What have you learned training a new generation of chefs?
Kids today really have to go back and understand culinary history, because we’re losing a view of what classical cuisine is. I run a steakhouse and for six months I had to make Béarnaise sauce every night because people didn’t know what it tasted like.
Corporate America has had a huge effect on restaurant business. The working conditions are probably better. Is the food better? No, because it takes a little pain to make good food at that level. We sacrifice the pain for a little mediocrity. We’ve backed off on discipline and scrutiny, and it’s affected the quality.
What’s your focus right now?
My focus for the next five years is to make both restaurants in Dallas successful. Everyone asks, are you going to keep opening? I’m just doing what I think will work. My main priority is the people that work for me, because without them, I’m nothing. That’s when you know you’re really successful: when you start giving back to the people who helped you get where you are.

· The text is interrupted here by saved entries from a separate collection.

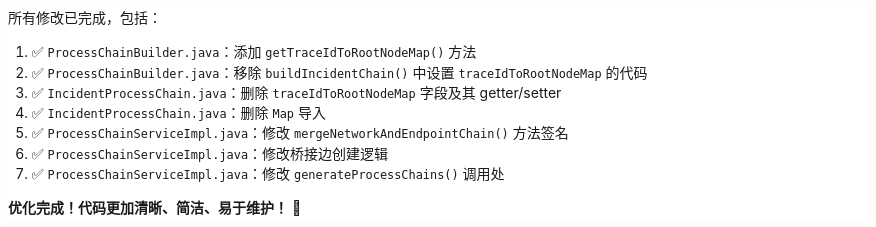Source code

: 所有修改已完成，包括：

1. ✅ `ProcessChainBuilder.java`：添加 `getTraceIdToRootNodeMap()` 方法
2. ✅ `ProcessChainBuilder.java`：移除 `buildIncidentChain()` 中设置 `traceIdToRootNodeMap` 的代码
3. ✅ `IncidentProcessChain.java`：删除 `traceIdToRootNodeMap` 字段及其 getter/setter
4. ✅ `IncidentProcessChain.java`：删除 `Map` 导入
5. ✅ `ProcessChainServiceImpl.java`：修改 `mergeNetworkAndEndpointChain()` 方法签名
6. ✅ `ProcessChainServiceImpl.java`：修改桥接边创建逻辑
7. ✅ `ProcessChainServiceImpl.java`：修改 `generateProcessChains()` 调用处

**优化完成！代码更加清晰、简洁、易于维护！** 🎉

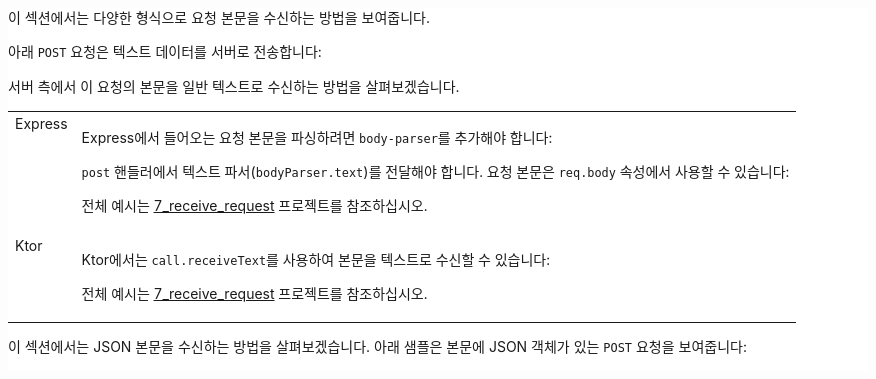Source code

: </chapter>
<chapter title="요청 수신" id="receive-request">
    <p>
        이 섹션에서는 다양한 형식으로 요청 본문을 수신하는 방법을 보여줍니다.
    </p>
    <chapter title="원시 텍스트" id="receive-raw-text">
        <p>
            아래 <code>POST</code> 요청은 텍스트 데이터를 서버로 전송합니다:
        </p>
        <code-block lang="http" code="POST http://0.0.0.0:3000/text&#10;Content-Type: text/plain&#10;&#10;Hello, world!"/>
        <p>
            서버 측에서 이 요청의 본문을 일반 텍스트로 수신하는 방법을 살펴보겠습니다.
        </p>
        <table style="header-column">
            <tr>
                <td>
                    <control>Express</control>
                </td>
                <td>
                    <p>
                        Express에서 들어오는 요청 본문을 파싱하려면 <code>body-parser</code>를 추가해야 합니다:
                    </p>
                    <code-block lang="javascript" code="const bodyParser = require('body-parser')"/>
                    <p>
                        <code>post</code> 핸들러에서 텍스트 파서(<code>bodyParser.text</code>)를 전달해야 합니다.
                        요청 본문은 <code>req.body</code> 속성에서 사용할 수 있습니다:
                    </p>
                    <code-block lang="javascript" code="app.post('/text', bodyParser.text(), (req, res) =&gt; {&#10;    let text = req.body&#10;    res.send(text)&#10;})"/>
                    <p>
                        전체 예시는 <a href="https://github.com/ktorio/ktor-documentation/tree/%ktor_version%/codeSnippets/snippets/migrating-express/7_receive_request/app.js">7_receive_request</a> 프로젝트를 참조하십시오.
                    </p>
                </td>
            </tr>
            <tr>
                <td>
                    <control>Ktor</control>
                </td>
            <td>
                <p>
                    Ktor에서는 <code>call.receiveText</code>를 사용하여 본문을 텍스트로 수신할 수 있습니다:
                </p>
                <code-block lang="kotlin" code="    routing {&#10;        post(&quot;/text&quot;) {&#10;            val text = call.receiveText()&#10;            call.respondText(text)"/>
                <p>
                    전체 예시는 <a href="https://github.com/ktorio/ktor-documentation/tree/%ktor_version%/codeSnippets/snippets/migrating-express-ktor/7_receive_request/src/main/kotlin/com/example/Application.kt">7_receive_request</a> 프로젝트를 참조하십시오.
                </p>
            </td>
        </tr>
    </table>
    </chapter>
    <chapter title="JSON" id="receive-json">
        <p>
            이 섹션에서는 JSON 본문을 수신하는 방법을 살펴보겠습니다.
            아래 샘플은 본문에 JSON 객체가 있는 <code>POST</code> 요청을 보여줍니다:
        </p>
        <code-block lang="http" code="POST http://0.0.0.0:3000/json&#10;Content-Type: application/json&#10;&#10;{&#10;  &quot;type&quot;: &quot;Fiat&quot;,&#10;  &quot;model&quot; : &quot;500&quot;,&#10;  &quot;color&quot;: &quot;white&quot;&#10;}"/>
        <table style="header-column">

When you’re down, work harder, focus, figure it out. When you’re on top, that’s when you give back. That’s what I’m most appreciative for – whether it be divine intervention or just 40 years of hard work, I can rest a little easier for the first time in my career.
How do you think about your own longevity in this business?
I’m going to be the last man standing. How do you retire as a restaurateur and chef? You’ve got to die in the restaurant, in the walk-in at the end of service. At least you’d be preserved for a few hours.